## Exercise prompt
Please edit the lines below so that every "List each element's type" becomes "Give each element's label", leaving everything else unchanged.

## Dataset records
■ ■ ■

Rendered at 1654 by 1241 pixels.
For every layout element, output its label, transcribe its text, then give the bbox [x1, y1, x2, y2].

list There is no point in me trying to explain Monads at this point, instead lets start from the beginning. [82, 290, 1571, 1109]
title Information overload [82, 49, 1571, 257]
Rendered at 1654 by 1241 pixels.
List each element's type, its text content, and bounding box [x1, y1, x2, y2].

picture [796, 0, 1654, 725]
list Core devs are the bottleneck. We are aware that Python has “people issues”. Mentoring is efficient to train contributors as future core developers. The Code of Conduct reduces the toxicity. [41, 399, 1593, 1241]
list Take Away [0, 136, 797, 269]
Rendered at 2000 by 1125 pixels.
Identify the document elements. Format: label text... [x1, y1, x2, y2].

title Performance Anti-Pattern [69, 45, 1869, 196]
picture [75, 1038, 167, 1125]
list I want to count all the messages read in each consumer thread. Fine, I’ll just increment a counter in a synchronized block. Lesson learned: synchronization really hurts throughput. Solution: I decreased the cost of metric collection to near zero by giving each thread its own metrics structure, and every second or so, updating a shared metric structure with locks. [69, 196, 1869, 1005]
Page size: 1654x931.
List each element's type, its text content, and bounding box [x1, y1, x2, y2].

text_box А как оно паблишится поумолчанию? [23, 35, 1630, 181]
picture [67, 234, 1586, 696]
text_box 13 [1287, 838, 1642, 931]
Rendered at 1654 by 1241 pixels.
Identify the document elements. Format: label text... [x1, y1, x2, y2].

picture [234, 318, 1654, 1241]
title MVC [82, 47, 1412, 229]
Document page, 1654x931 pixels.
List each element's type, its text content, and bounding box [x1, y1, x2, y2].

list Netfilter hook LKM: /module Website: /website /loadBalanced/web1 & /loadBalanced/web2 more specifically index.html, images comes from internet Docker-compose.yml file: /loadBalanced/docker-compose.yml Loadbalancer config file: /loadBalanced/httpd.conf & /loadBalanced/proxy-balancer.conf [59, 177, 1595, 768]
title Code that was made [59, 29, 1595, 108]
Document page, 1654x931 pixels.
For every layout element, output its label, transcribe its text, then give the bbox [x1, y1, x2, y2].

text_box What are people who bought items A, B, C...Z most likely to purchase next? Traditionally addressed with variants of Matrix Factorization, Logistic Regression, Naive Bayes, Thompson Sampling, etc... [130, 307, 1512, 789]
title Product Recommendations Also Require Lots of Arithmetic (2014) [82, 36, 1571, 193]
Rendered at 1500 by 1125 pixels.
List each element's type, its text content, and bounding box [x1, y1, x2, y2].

■ ■ ■

## Exercise result
Rendered at 1654 by 1241 pixels.
For every layout element, output its label, transcribe its text, then give the bbox [x1, y1, x2, y2].

list There is no point in me trying to explain Monads at this point, instead lets start from the beginning. [82, 290, 1571, 1109]
title Information overload [82, 49, 1571, 257]
Rendered at 1654 by 1241 pixels.
Give each element's label, its text content, and bounding box [x1, y1, x2, y2].

picture [796, 0, 1654, 725]
list Core devs are the bottleneck. We are aware that Python has “people issues”. Mentoring is efficient to train contributors as future core developers. The Code of Conduct reduces the toxicity. [41, 399, 1593, 1241]
list Take Away [0, 136, 797, 269]
Rendered at 2000 by 1125 pixels.
Identify the document elements. Format: label text... [x1, y1, x2, y2].

title Performance Anti-Pattern [69, 45, 1869, 196]
picture [75, 1038, 167, 1125]
list I want to count all the messages read in each consumer thread. Fine, I’ll just increment a counter in a synchronized block. Lesson learned: synchronization really hurts throughput. Solution: I decreased the cost of metric collection to near zero by giving each thread its own metrics structure, and every second or so, updating a shared metric structure with locks. [69, 196, 1869, 1005]
Page size: 1654x931.
Give each element's label, its text content, and bounding box [x1, y1, x2, y2].

text_box А как оно паблишится поумолчанию? [23, 35, 1630, 181]
picture [67, 234, 1586, 696]
text_box 13 [1287, 838, 1642, 931]
Rendered at 1654 by 1241 pixels.
Identify the document elements. Format: label text... [x1, y1, x2, y2].

picture [234, 318, 1654, 1241]
title MVC [82, 47, 1412, 229]
Document page, 1654x931 pixels.
Give each element's label, its text content, and bounding box [x1, y1, x2, y2].

list Netfilter hook LKM: /module Website: /website /loadBalanced/web1 & /loadBalanced/web2 more specifically index.html, images comes from internet Docker-compose.yml file: /loadBalanced/docker-compose.yml Loadbalancer config file: /loadBalanced/httpd.conf & /loadBalanced/proxy-balancer.conf [59, 177, 1595, 768]
title Code that was made [59, 29, 1595, 108]
Document page, 1654x931 pixels.
For every layout element, output its label, transcribe its text, then give the bbox [x1, y1, x2, y2].

text_box What are people who bought items A, B, C...Z most likely to purchase next? Traditionally addressed with variants of Matrix Factorization, Logistic Regression, Naive Bayes, Thompson Sampling, etc... [130, 307, 1512, 789]
title Product Recommendations Also Require Lots of Arithmetic (2014) [82, 36, 1571, 193]
Rendered at 1500 by 1125 pixels.
Give each element's label, its text content, and bounding box [x1, y1, x2, y2].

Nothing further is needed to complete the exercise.